Opposition to the Chun regime ignored the repression – despite being as fierce as during the worst epochs of the Park dictatorship – and continued to grow. In 86, the United States withdrew its support for Ferdinand Marcos dictatorship in the Philippines due to extensive electoral fraud and human rights violations. It worried the regime in South Korea that carried out a series of reforms. Among other things. Kim Dae Jung was allowed to leave the prison and was instead placed under house arrest, and a censorship reduction was also implemented.
Through 1987, hundreds of thousands of workers in strikes and factory occupations participated in an unprecedented wave of protest. They demanded the right to form democratic unions independent of the government-controlled LO. Furthermore, they demanded wage increases, the elimination of forced extra work and a greater share in the wealth that the spectacular growth of the country had created.
In July 1987, Chun agreed to resign and appointed Roh Tae Woo as his successor and leader of the ruling Democratic Justice Party. It triggered a wave of protests that expressed concern that Roh, as Chun’s ally, would simply continue the dictatorship. The protesters further demanded that Chun be publicly held responsible for the Kwangju massacre in 1980 and brought to justice. The regime was concerned about its international image during this period up to the Olympic Games (in Seul in 1988), and this, together with the pressure of the demonstrations, forced it to relieve some of the political restrictions during the 87 election campaign.

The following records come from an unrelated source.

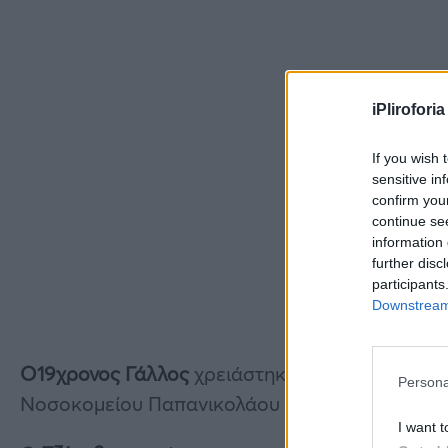
iPliroforia
If you wish 
sensitive in
confirm you
continue se
information 
further disc
participants
Downstream 
Ο19χρονος Γάλλος
χρειάστηκε να νοσηλευτεί γ
Persona
Νοσοκομείου Παπανικολάου στη Θεσσαλονίκη.
I want t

A few days before the November elections, the polls announced a poor election result for government candidates. In this tense situation, a Korean aircraft carrying 118 passengers disappeared near Thailand. As with the Myanmar attack, evidence of North Korean agents’ involvement was presented, however, which was rejected by Pyongyang. The subsequent election was overall won by the opposition, but it failed to form an alliance between Kim Yong Sam’s Democratic Reunion Party and Kim Dae Jung’s Party for Peace and Democracy. The split in the opposition allowed the regime’s man, Roh Tae Woo, to form government with 42% of the vote.

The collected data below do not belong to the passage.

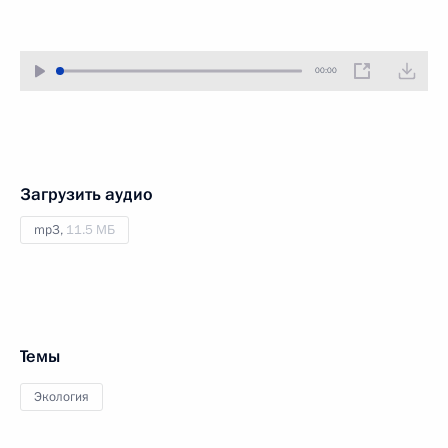
00:00
Загрузить аудио
mp3,
11.5 МБ
Темы
Экология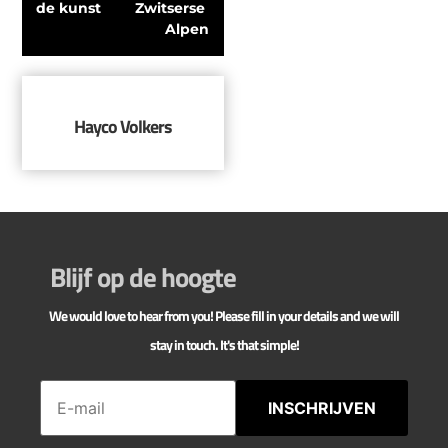
de kunst
Zwitserse 
Alpen
Hayco Volkers
Blijf op de hoogte
We would love to hear from you! Please fill in your details and we will
stay in touch. It's that simple!
INSCHRIJVEN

In January 1990, parts of the opposition joined the ruling Democratic Justice Party, which was renamed the Liberal Democratic Party. It now had 220 out of 299 seats in the National Assembly. Kim Dae Jung’s Democratic Party was now the only opposition party in parliament.
In an offensive against the independent unions in early 1990, the government detained its leaders in an effort to prevent the implementation of strikes. In April, thousands of Hyundai police officers invaded the steel plant and arrested 600 union activists who had kept the plant occupied for 72 hours in protest of the arrest of their leaders. A few days later, 400 government radio strikes were arrested. The ensuing protests led to the largest decline in stock prices in South Korea’s history so far.